» Fragmento
....

Fue San Clemente, por tanto, el cuarto de los Papas. Como parece querer indicar San Ireneo, este santo Vicario de Cristo fue un eslabón muy importante en la cadena de la continuidad, por su conocimiento y por su fidelidad a la doctrina recibida de los Apóstoles.
Nada dicen los más antiguos escritores eclesiásticos sobre su muerte, aunque el Martyrium Sancti Clementis, redactado entre los siglos IV y VI, refiere que murió mártir en el Mar Negro, entre los años 99 y 101. Poco antes debió redactar su Carta a los Corintios, que es uno de los escritos mejor testimoniados en la antigüedad cristiana, pues fue muy célebre y citado en los primeros siglos.
El motivo de esta carta fue una disputa surgida entre los fieles de Corinto, en la que se llegó incluso a deponer a varios presbíteros. La carta pretende llamar a la paz a los cristianos de Corinto; y quiere inducir a la penitencia y el arrepentimiento de aquellos desconsiderados que injustamente se habían rebelado contra la legítima autoridad, fundada sobre la tradición de los Apóstoles.
Además, constituye un documento de capital importancia para el conocimiento de la Teología y de la Liturgia romana. Grave debía de ser la situación creada en aquella antigua iglesia a la que San Pablo dedicó sus mayores cuidados y reprensiones paternales con motivo de otros desórdenes, que años después parecían volver a reproducirse.
El tono de la carta combina la dulzura y energía de un padre; pero es precisosubrayar que el Papa Clemente no escribe como si fuera una voz autorizada cualquiera, sino como quien es consciente de tener una especial responsabilidad en la Iglesia.
Incluso comienza disculpándose por no haber intervenido con la prontitud debida,a causa de “las repentinas y sucesivas desgracias y contratiempos” que habían afectado a la Iglesia de Roma: muy probablemente se refiere a la cruel persecución de Domiciano. Se trata de un testimonio antiquísimo sobre la primacía de Roma como cabeza de la Iglesia universal.
Además, la epístola presenta el testimonio más antiguo que poseemos sobre la doctrina de la sucesión apostólica: Jesucristo, enviado por Dios, envía a su vez a los apóstoles, y éstos establecen a los obispos y diáconos.

....

(Datos recopilados)
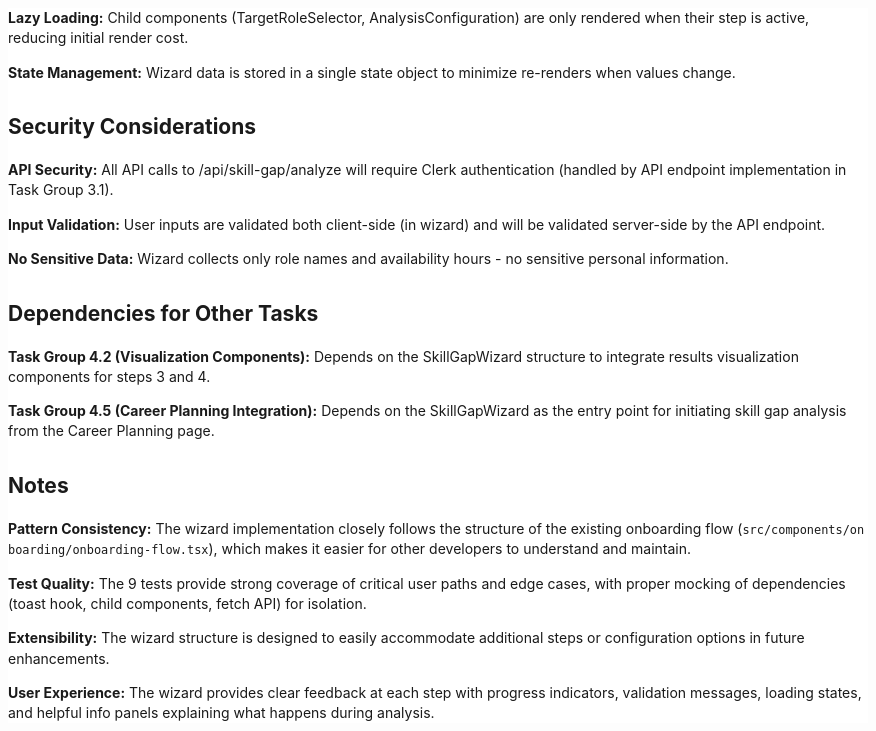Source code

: **Lazy Loading:** Child components (TargetRoleSelector, AnalysisConfiguration) are only rendered when their step is active, reducing initial render cost.

**State Management:** Wizard data is stored in a single state object to minimize re-renders when values change.

## Security Considerations

**API Security:** All API calls to /api/skill-gap/analyze will require Clerk authentication (handled by API endpoint implementation in Task Group 3.1).

**Input Validation:** User inputs are validated both client-side (in wizard) and will be validated server-side by the API endpoint.

**No Sensitive Data:** Wizard collects only role names and availability hours - no sensitive personal information.

## Dependencies for Other Tasks

**Task Group 4.2 (Visualization Components):** Depends on the SkillGapWizard structure to integrate results visualization components for steps 3 and 4.

**Task Group 4.5 (Career Planning Integration):** Depends on the SkillGapWizard as the entry point for initiating skill gap analysis from the Career Planning page.

## Notes

**Pattern Consistency:** The wizard implementation closely follows the structure of the existing onboarding flow (`src/components/onboarding/onboarding-flow.tsx`), which makes it easier for other developers to understand and maintain.

**Test Quality:** The 9 tests provide strong coverage of critical user paths and edge cases, with proper mocking of dependencies (toast hook, child components, fetch API) for isolation.

**Extensibility:** The wizard structure is designed to easily accommodate additional steps or configuration options in future enhancements.

**User Experience:** The wizard provides clear feedback at each step with progress indicators, validation messages, loading states, and helpful info panels explaining what happens during analysis.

....

» Ejercicios
A – ¿Cómo se traduce al inglés esta oración del fragmento sobre San Clemente: "Se trata de un testimonio antiquísimo sobre la primacía de Roma como cabeza de la Iglesia universal."?
B – Reescribe el pasaje del fragmento sobre San Clemente empezando por "Además, la epístola" y siguiendo hasta "obispos y diáconos.", y reemplaza "epístola" por "carta".

» Respuestas
A – It is a very ancient testimony to the primacy of Rome as head of the universal Church.

B –
Además, la carta presenta el testimonio más antiguo que poseemos sobre la doctrina de la sucesión apostólica: Jesucristo, enviado por Dios, envía a su vez a los apóstoles, y éstos establecen a los obispos y diáconos.